La crise sanitaire, un engrais pour le bio?

- SERVAN PECA @servanpeca

L’agricultur­e biologique espère que les enjeux d’autosuffis­ance et de régionalit­é révélés ces dernières semaines serviront à accélérer son essor. Le bio détient désormais 10% des parts de marché. Il en veut 15% en 2025

Les agriculteu­rs ne sont pas les infirmiers. Mais ils font partie de ces métiers essentiels dont le rôle a été remis en lumière par la crise sanitaire. «Jamais je n’aurais pensé que l’agricultur­e puisse prendre tout à coup une si grande importance. Elle a obtenu beaucoup de respect de la part de la population», s’est réjoui mercredi Urs Brändli, le président de Bio Suisse.

L’organisati­on de défense de la production biologique présentait son bilan 2019. L’occasion aussi, pour Bio Suisse, de publier des chiffres encouragea­nts pour ce segment alimentair­e. Année après année, celui-ci devient une habitude des consommate­urs suisses. Avec une dépense annuelle de 377 francs par habitant – pour des ventes totales de 3,2 milliards de francs l’an dernier –, les Suisses sont les champions du monde en la matière, aime à rappeler Bio Suisse.

Et ce n’est plus seulement grâce aux Alémanique­s, qui ont longtemps eu un temps d’avance. Pour la première fois, la part du marché du bio en Suisse romande est plus élevée qu’outre-Sarine: 10,5%, contre 10,4% (et 8,9% au Tessin). «Ce n’est pas parce que nous y avons intensifié la promotion ou les actions spécifique­s, précise le responsabl­e romand de Bio

Suisse, Pascal Olivier. C’est le résultat de la volonté des consommate­urs.» Ce à quoi il faut ajouter une baisse des importatio­ns d’aliments bios venus de France, dont la production est de plus en plus consommée sur leur propre territoire.

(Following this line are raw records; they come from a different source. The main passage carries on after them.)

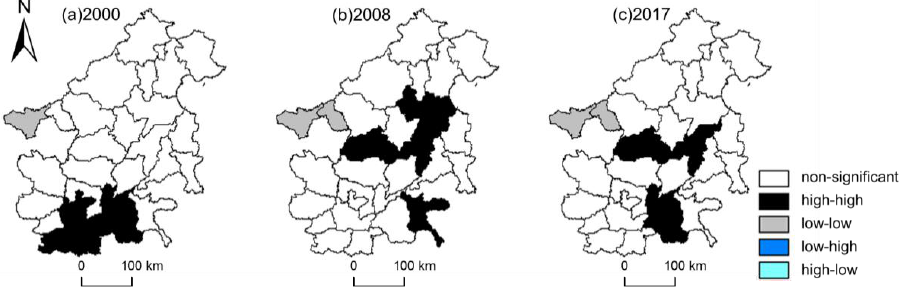
Figure 3. Cluster map of PM 2.5 in Beijing-Tianjin-Hebei region and surrounding cities in 2000, 2008 and 2017.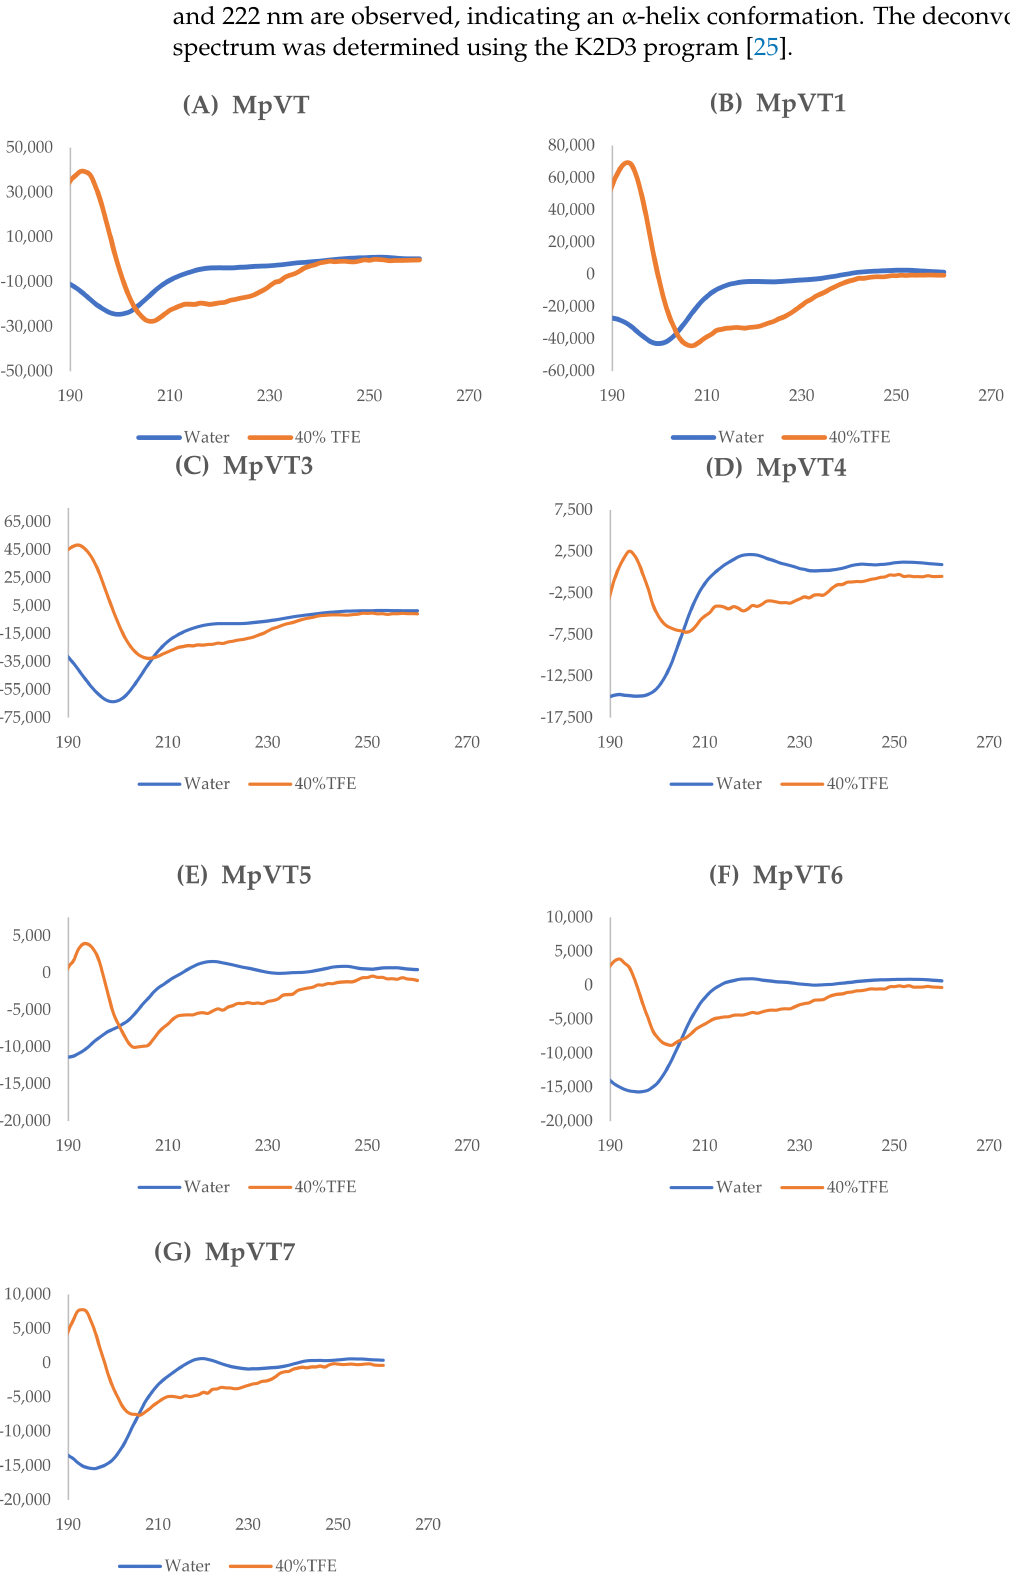
Figure 3. Circular dichroism (CD) spectra of MpVT and its analogs obtained at 100 µ g/mL peptide concentration at 25 ◦ C ( A – G ). All MpVTs showed unordered conformation in water (blue line) and characteristic α -helical spectra in the presence of 40% TFE (red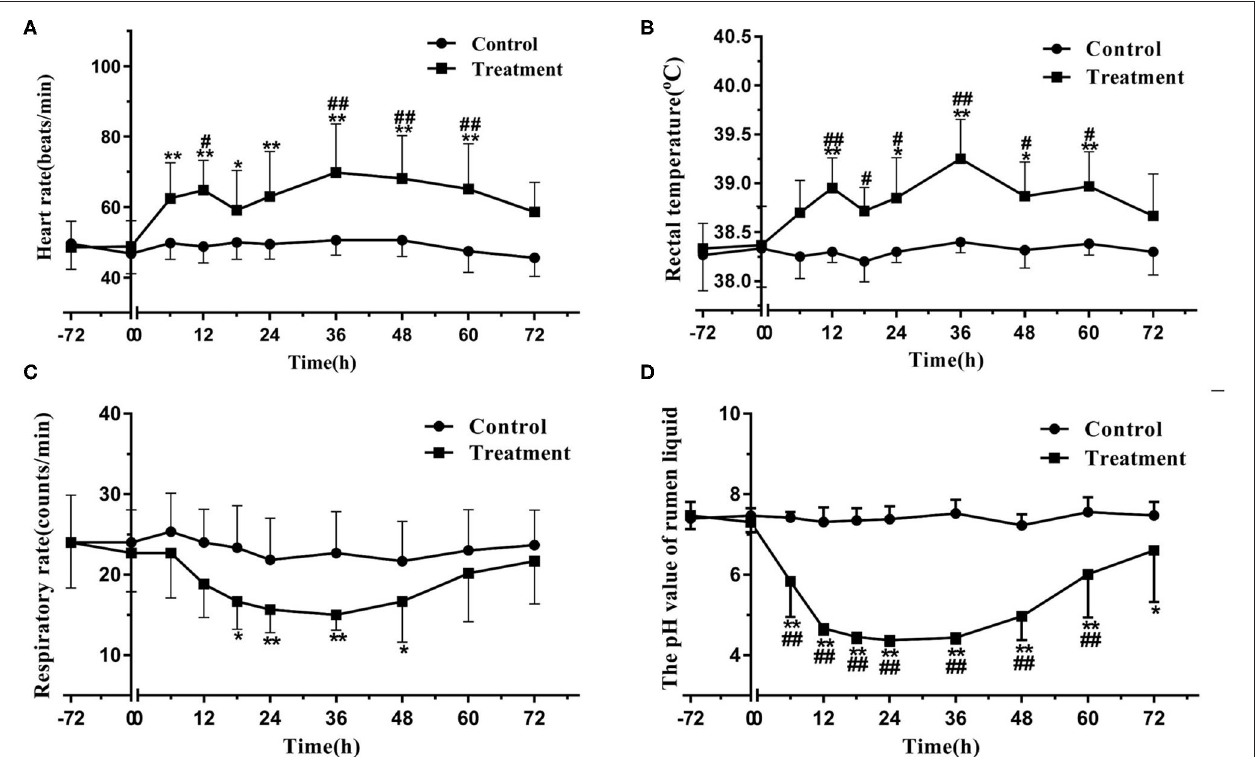
FIGURE 1 | Changes in heart rate (A) , rectal temperature (B) , respiratory rate (C) , and pH value of rumen liquid (D) in the heifers with oligofructose-induced laminitis. Within a time point, the values of the treatment group significantly differed from those of the control group, indicated as # P < 0.05 and ## P < 0.01; within the treatment group, the values of distinct time points significantly differed from the baseline value (time 0), indicated as * P < 0.05 and ** P <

Les cantines et les pendulaire­s

Saisonnali­té, régionalit­é, durabilité. Trois principes que soutient et que répète Bio Suisse à l’envi. Et qui, avant même que ne débute cette crise durant laquelle les ventes de ces produits ont progressé de 30%, ont permis au bio de se faire sa place. Côté offre, il y a 7300 fermes et exploitati­ons qui produisent selon le cahier des charges de l’organisati­on. C’est 300 de plus qu’à la fin de 2018, dont 84 en Suisse romande. Un sixième des surfaces agricoles utilisées dans le pays est désormais dévolu à ce type de cultures.

Les produits frais restent les plus demandés. Environ un quart des oeufs, des pains et des légumes vendus en Suisse sont bios. Pour l’instant, les aliments préemballé­s n’atteignent que 7,4% de parts de marché. Mais d’autres denrées connaissen­t un réel succès. En ce moment, c’est par exemple le cas du lait et du beurre. A tel point que l’offre peine à suivre la demande. Pour éviter les goulets d’étrangleme­nt, il a donc été décidé d’annuler, à partir du 1er juin, les listes d’attente pour les nouvelles fermes bénéfician­t du label Bourgeon.

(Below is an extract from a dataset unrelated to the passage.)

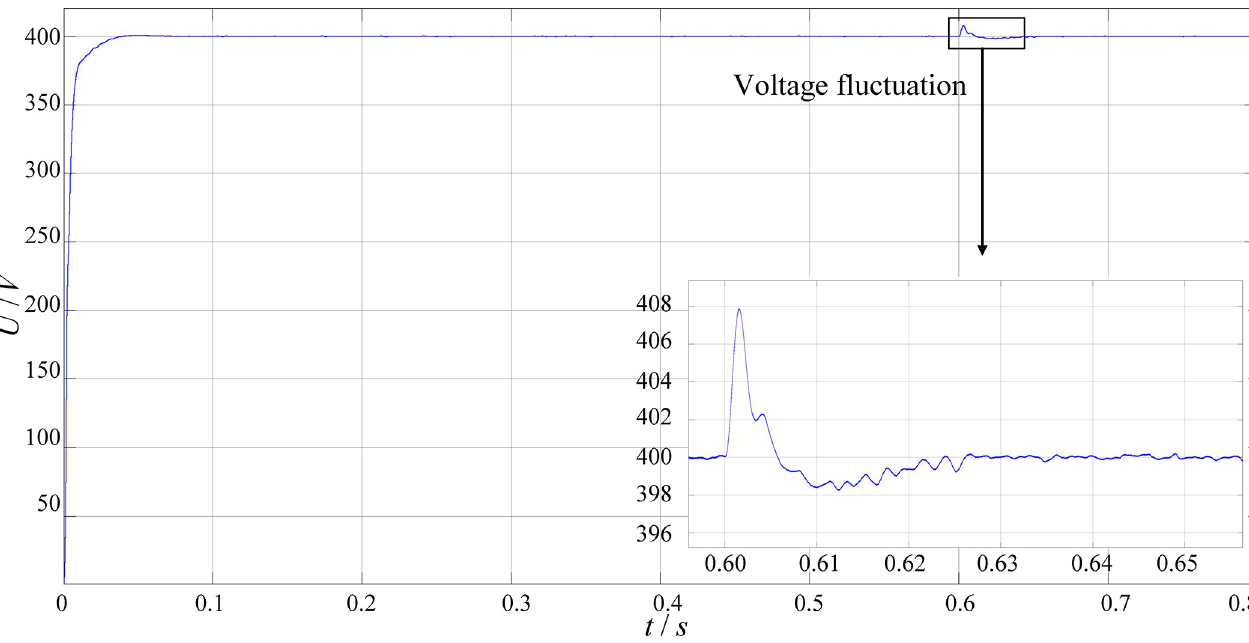
Fig 21. The output voltage waveform of the high-voltage charging circuit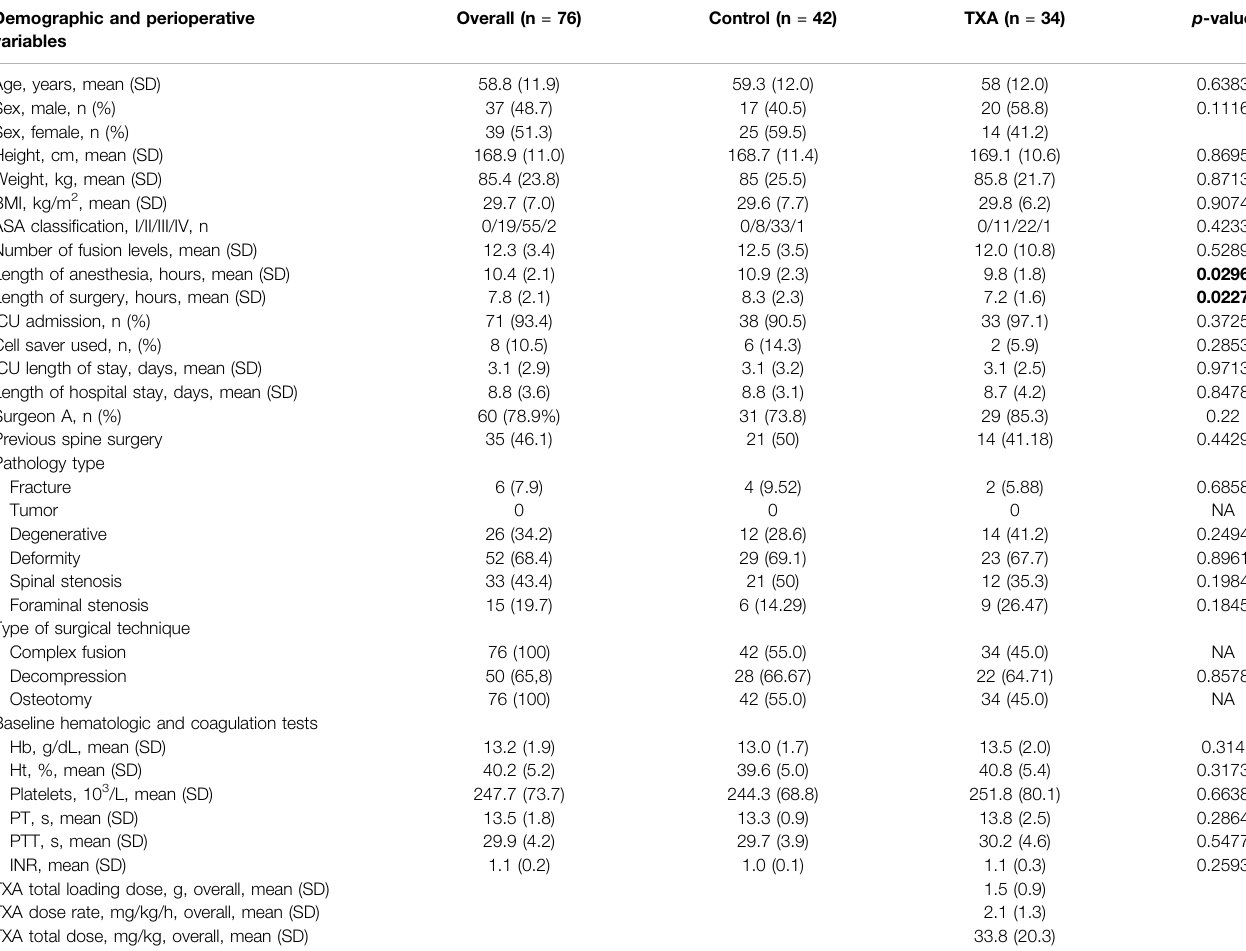
TABLE 1 | Demographic and perioperative variables. Demographic and perioperative variables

Si l’organisati­on ne veut pas attendre, c’est parce qu’elle a des objectifs pour 2025. Parmi eux, une part de marché de 15%. Pour y arriver, l’accent sera par exemple mis sur les plats à l’emporter, les rayons des shops de stations-services, les kiosques et la restaurati­on collective.

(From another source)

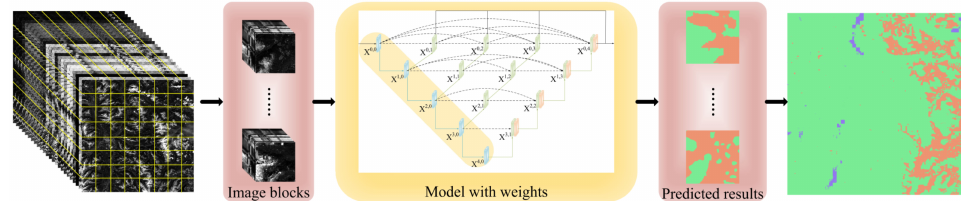
Figure 8. The process of the prediction of the entire Sentinel-2 image.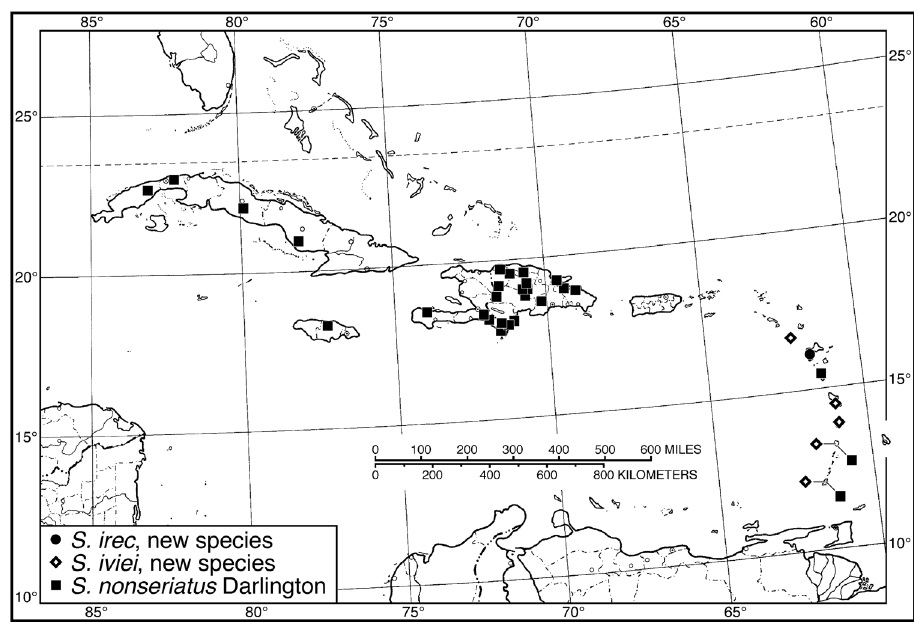
Figure 38. Map of West Indies showing known localities for species of Selenophorus nonseriatus species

C’est le prochain défi de la branche: faire en sorte que le retour à la normalité, tant en termes de travail que de pendularit­é, ne se fasse pas au détriment des produits plus durables. Au contraire, Bio Suisse espère que l’expérience du Covid19 aura modifié les habitudes de consommati­on de manière permanente. Et peu importe si personne n’applaudit les agriculteu­rs, chaque soir à 21 heures.